-- Opening Marker --

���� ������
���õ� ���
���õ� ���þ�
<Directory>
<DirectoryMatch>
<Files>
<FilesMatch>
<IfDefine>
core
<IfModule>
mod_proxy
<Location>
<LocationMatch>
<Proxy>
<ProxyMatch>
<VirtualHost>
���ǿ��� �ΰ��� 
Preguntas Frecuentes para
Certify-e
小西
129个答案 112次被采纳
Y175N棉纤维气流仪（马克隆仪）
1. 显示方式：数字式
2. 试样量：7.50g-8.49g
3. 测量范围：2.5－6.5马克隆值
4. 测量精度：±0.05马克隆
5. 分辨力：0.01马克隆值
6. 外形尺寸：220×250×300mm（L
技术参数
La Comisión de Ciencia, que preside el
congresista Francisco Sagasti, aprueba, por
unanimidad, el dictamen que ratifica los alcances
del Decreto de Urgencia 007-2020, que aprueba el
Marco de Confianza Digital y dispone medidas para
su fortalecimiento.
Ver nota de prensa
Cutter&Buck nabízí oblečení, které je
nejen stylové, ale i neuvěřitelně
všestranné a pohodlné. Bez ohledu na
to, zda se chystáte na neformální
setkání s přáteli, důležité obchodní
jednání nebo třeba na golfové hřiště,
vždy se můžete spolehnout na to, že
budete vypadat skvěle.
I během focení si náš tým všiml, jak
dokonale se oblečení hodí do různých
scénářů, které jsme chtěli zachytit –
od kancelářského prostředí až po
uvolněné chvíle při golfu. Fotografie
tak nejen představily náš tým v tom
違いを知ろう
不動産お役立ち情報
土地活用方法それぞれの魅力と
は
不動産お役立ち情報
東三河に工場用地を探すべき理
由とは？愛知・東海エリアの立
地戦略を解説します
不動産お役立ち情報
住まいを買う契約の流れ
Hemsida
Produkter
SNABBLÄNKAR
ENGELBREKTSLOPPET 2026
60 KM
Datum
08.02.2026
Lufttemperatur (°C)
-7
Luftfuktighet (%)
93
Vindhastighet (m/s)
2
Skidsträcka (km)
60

-- Closing Marker --

▶ _TASK DESCRIPTION_
Looking at the records, how many lines include "para"? Respond with the number only.

▶ _WRITTEN SOLUTION_
2